Mariam Zahwe: Methodology (lead); project administration (lead); software (lead); supervision (lead); writing – original draft (lead); writing – review and editing (lead). Aya El Sammak: Data curation (equal); visualization (equal); writing – original draft (equal). Karim Ataya: Data curation (equal); visualization (equal); writing – original draft (equal). Christelle Jabbour: Data curation (equal); visualization (equal); writing – original draft (equal). Ayman Bsat: Data curation (equal); formal analysis (supporting); visualization (equal); writing – original draft (equal). Bassel Hafez: Data curation (equal); resources (equal); writing – original draft (equal). Christine Atallah: Data curation (equal); writing – original draft (equal). Mira Kheil: Data curation (equal); writing – original draft (equal). Mohamad Ali Maktabi: Data curation (equal); writing – original draft (equal). Bashar Hassan: Data curation (equal); writing – original draft (equal). Vahe Panossian: Data curation (equal); writing – original draft (equal). Hazem I. Assi: Resources (equal); writing – review and editing (equal). Jaber Abbas: Resources (equal); writing – review and editing (equal). Eman Sbaity: Conceptualization (lead); data curation (lead); resources (lead); supervision (lead); writing – review and editing (lead).

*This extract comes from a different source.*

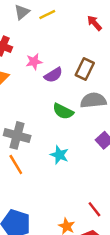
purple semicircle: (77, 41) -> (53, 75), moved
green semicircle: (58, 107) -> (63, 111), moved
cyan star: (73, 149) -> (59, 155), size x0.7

The authors declare no conflicts of interest.

The datasets analyzed in the current study are available on request from the corresponding author.

This study was approved by the institutional review board at the American University of Beirut (IRB number: BIO-2019-0391).

The IRB waived patient consenting for this study because of its retrospective design on condition that the data is de-identified to secure confidentiality of data.